To better elucidate the historical context of the Silk Road Ensemble’s upcoming performance, Artsweek asked a few questions of Professor Bill Powell from UCSB’s Religious Studies and East Asian Languages & Cultures Depts., who for the last few months has been teaching “The Silk Road: Sights, Sounds, and Stories,” a course on the history and culture of the Silk Road and its participant civilizations.

It seems that discussion of the Silk Road inevitably leads to discussion of globalization. What’s your take?

Globalization is something that has been around forever. The Silk Road is simply one of the most important and longest lasting sites of globalization. What is interesting about globalization on the Silk Road is the way in which it brings cultures together.

A classic example lies with the Romans. In Roman days, it was a crime for anyone not in the upper reaches of society to wear silk or the color purple, which was a mark of nobility. The Romans couldn’t produce their own silk, but bought all of it from China. The Chinese exported uncolored silk. The Romans would then die[[dye]] the silk purple using an ink made from a crustacean they had found. And so we have these diverse technologies, dependent on trade, coming together to produce something quintessentially Roman.

Is the study of the Silk Road a relatively new phenomena in academia?

It was pure romance until very recently. It was the site of Kipling’s great game, a place for the confrontation of world powers. People previously weren’t interested in the culture or history of the region, but in controlling that area. In the last 20 years, there’s been a resurgence in what we can learn. People are starting to realize what Central Asia can tell us about our connected histories.

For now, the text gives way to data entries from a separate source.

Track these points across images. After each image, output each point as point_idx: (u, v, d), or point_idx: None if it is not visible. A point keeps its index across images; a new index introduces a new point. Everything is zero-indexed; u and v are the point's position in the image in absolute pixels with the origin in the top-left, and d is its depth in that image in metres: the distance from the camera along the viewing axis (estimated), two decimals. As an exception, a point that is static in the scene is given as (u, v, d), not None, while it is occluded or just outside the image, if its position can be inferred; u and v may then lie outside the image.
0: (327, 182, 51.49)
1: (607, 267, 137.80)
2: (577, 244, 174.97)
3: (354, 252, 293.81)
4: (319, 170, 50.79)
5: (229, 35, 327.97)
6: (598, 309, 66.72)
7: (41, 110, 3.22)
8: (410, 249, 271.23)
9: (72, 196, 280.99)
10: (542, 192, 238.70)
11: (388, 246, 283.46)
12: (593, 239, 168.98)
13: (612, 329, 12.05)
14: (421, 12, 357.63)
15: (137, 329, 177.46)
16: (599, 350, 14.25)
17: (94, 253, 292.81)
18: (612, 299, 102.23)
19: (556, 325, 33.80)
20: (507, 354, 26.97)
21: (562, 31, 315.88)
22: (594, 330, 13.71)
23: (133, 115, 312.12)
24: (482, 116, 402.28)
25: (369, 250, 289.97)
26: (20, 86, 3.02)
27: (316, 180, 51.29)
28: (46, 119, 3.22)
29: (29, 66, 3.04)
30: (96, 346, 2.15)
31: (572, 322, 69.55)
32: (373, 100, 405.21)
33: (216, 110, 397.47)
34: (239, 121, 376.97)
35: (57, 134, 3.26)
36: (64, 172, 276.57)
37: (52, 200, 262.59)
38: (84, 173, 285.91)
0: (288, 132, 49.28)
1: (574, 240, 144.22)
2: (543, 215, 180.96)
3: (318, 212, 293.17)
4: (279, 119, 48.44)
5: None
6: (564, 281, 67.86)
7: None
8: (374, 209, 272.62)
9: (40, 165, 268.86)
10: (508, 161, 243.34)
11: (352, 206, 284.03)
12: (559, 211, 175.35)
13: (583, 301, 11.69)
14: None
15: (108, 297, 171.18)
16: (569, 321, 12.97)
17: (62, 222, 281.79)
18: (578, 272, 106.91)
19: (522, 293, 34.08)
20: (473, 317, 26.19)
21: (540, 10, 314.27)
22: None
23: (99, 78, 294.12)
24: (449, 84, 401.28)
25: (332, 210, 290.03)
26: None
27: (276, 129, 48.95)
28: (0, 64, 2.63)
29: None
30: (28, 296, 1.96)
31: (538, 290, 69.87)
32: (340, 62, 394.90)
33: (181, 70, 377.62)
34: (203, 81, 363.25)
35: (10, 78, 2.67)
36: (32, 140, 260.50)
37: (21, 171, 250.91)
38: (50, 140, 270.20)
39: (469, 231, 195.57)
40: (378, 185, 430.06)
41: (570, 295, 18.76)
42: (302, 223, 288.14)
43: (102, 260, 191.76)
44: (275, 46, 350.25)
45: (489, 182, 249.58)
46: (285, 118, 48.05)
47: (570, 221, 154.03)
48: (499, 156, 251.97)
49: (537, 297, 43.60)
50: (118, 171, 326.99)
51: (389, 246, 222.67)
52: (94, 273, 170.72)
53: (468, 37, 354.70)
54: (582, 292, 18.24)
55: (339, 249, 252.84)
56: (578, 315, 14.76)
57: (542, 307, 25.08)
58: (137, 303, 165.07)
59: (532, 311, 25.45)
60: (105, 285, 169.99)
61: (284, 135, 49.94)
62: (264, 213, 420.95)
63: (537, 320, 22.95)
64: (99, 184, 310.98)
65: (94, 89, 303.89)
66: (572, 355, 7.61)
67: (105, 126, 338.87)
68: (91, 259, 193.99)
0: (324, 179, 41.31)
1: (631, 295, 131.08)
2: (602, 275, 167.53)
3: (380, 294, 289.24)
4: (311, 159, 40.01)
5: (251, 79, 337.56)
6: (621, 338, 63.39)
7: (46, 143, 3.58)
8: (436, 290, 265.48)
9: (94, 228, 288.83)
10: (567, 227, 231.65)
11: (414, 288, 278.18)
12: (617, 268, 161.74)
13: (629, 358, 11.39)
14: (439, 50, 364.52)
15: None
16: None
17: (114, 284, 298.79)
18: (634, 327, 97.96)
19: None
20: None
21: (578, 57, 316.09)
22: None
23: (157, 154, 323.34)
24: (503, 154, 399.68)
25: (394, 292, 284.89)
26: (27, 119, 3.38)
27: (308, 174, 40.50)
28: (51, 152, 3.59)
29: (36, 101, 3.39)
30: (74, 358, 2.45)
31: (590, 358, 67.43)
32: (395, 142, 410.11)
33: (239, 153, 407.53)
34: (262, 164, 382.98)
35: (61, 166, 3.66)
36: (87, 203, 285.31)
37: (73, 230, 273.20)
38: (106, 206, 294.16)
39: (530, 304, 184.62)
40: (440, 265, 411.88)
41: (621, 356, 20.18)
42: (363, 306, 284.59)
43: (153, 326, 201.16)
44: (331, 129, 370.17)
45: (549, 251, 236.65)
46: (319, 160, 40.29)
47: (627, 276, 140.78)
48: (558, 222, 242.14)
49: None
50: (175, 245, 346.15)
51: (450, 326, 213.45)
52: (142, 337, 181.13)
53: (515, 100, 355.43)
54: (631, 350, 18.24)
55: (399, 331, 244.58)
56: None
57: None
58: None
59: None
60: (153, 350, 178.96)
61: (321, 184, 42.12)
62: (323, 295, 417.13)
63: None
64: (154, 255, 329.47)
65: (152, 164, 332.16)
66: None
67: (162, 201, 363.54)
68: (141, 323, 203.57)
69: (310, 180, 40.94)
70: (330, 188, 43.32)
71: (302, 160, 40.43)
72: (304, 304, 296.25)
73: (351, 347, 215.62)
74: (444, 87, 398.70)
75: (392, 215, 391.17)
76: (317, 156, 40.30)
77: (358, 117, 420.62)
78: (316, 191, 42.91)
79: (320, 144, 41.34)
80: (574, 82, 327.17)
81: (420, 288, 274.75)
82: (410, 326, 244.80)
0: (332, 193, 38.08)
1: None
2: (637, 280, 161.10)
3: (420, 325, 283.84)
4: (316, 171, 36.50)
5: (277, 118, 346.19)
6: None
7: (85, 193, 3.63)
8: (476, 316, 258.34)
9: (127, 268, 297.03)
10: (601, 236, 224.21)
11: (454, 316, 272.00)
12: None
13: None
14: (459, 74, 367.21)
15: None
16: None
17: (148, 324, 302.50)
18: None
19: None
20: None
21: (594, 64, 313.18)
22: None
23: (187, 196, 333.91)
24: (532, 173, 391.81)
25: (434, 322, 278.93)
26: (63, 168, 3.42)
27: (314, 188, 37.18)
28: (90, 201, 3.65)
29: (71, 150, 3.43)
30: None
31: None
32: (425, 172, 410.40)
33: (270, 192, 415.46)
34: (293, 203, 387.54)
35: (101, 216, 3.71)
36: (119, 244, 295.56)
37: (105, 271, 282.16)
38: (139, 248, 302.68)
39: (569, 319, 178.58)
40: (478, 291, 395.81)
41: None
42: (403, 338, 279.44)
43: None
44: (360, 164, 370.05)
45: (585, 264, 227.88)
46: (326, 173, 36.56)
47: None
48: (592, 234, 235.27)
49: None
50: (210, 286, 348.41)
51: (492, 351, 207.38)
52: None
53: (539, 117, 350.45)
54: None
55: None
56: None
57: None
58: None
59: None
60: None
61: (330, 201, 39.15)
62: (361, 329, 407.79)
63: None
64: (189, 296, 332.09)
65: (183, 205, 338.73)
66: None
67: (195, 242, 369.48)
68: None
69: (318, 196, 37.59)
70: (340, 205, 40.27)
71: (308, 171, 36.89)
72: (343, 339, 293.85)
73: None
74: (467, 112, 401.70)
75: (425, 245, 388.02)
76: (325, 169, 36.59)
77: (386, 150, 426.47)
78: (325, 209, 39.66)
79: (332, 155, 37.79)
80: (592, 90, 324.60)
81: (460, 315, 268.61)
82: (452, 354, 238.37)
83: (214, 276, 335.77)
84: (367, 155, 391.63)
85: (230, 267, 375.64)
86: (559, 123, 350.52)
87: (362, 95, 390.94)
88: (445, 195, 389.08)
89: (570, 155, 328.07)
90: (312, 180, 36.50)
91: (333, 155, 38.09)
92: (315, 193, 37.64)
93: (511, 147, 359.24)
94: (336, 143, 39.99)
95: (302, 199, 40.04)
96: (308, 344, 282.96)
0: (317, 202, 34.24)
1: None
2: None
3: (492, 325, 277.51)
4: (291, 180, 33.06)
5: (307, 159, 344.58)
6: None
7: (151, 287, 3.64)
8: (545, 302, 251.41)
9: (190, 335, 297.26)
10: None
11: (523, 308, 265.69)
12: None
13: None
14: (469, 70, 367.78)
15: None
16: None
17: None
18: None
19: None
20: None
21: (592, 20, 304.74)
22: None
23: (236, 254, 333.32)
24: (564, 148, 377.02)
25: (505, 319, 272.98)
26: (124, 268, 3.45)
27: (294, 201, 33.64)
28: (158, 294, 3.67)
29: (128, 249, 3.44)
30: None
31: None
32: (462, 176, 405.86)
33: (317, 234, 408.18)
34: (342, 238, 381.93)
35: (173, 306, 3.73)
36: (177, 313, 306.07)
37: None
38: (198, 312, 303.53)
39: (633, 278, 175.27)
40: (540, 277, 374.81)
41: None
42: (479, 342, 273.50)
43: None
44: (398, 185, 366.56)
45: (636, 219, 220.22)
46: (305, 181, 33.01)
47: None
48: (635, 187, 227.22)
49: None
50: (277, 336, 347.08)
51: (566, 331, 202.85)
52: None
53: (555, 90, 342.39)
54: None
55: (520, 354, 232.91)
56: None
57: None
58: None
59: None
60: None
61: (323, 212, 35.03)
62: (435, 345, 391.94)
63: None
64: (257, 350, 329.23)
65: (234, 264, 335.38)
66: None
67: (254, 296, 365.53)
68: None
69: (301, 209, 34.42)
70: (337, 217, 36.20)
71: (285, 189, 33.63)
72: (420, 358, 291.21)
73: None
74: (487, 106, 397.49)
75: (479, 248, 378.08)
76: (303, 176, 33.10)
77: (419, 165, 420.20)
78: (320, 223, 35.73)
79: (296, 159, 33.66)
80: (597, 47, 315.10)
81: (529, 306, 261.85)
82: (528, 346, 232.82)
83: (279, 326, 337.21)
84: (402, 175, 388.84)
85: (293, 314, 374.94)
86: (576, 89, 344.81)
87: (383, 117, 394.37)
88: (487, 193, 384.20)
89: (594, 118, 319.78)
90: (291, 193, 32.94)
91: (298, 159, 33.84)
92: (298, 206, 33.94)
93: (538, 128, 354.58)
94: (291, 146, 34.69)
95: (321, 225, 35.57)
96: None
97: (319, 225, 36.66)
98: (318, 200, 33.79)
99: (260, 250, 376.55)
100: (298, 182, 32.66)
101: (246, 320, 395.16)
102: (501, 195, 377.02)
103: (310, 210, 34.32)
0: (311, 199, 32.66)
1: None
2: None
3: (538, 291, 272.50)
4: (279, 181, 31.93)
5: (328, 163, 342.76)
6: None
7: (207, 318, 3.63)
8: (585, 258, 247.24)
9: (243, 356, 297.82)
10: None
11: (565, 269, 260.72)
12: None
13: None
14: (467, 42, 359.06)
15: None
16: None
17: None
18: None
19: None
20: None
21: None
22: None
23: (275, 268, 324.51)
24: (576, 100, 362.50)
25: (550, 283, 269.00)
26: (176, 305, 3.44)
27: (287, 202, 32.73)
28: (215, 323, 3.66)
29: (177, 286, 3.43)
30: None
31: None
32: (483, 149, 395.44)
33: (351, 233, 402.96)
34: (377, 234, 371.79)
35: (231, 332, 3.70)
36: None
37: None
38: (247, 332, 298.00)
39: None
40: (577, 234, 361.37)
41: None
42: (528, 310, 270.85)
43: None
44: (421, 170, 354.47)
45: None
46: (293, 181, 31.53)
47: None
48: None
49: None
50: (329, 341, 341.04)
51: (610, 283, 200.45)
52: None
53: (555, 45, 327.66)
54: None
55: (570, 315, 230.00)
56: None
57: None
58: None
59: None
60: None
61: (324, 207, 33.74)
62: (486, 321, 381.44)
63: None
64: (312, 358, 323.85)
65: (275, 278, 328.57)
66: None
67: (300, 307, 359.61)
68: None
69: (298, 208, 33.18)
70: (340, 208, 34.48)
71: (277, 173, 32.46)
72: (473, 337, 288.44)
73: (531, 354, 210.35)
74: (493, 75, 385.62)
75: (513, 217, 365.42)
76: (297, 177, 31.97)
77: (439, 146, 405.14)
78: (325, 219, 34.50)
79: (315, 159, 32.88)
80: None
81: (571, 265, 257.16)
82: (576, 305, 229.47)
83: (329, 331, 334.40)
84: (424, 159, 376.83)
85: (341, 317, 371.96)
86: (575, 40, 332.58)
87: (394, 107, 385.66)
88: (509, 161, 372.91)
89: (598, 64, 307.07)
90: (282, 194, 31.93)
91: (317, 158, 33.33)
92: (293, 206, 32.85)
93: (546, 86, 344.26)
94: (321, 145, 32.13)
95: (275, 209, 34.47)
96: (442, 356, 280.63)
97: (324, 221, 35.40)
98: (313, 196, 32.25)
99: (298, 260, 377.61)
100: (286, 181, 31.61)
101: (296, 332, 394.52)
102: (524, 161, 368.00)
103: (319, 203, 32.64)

There is an ongoing program called the International Dunhuang Project (IDP). The IDP was inspired by excavations in the early 20th century, primarily in the Library Cave at Dunhuang, which produced thousands of texts and documents in twenty languages, from religious tracts to trade records, that no one had ever seen before. For scholars of ideas and trade, this is a thousand times what the Dead Sea Scrolls were. The IDP is currently digitizing their entire collection for free – a collection of tens of thousands of documents. This allows these documents to be studied outside of the UK and China and the few places these documents are usually kept. Scholars anywhere in the world can see this – including UCSB students.

If there is one thing for UCSB students to know for this weekend’s performance, what would that be?

Take the whole course! In terms of music … these instruments all originated in more or less the same place. The lute was developed in Persia, the string bow came from Mongolia. The Silk Road was a great formative period for the world’s musical traditions. But for all of this exchange and globalization, the music of the East and West parted ways some time ago. This is when the tropes unique to each culture developed, like the European focus on homophony and harmonic progression, while Asian music has monophony, the feeling of a single note. Now, Yo-Yo Ma and the Silk Road Ensemble bridge this gap. It’s a difficult task, and requires a lot of experimentation and improvisation. It’s the classic question: “Can you put Humpty Dumpty together again?”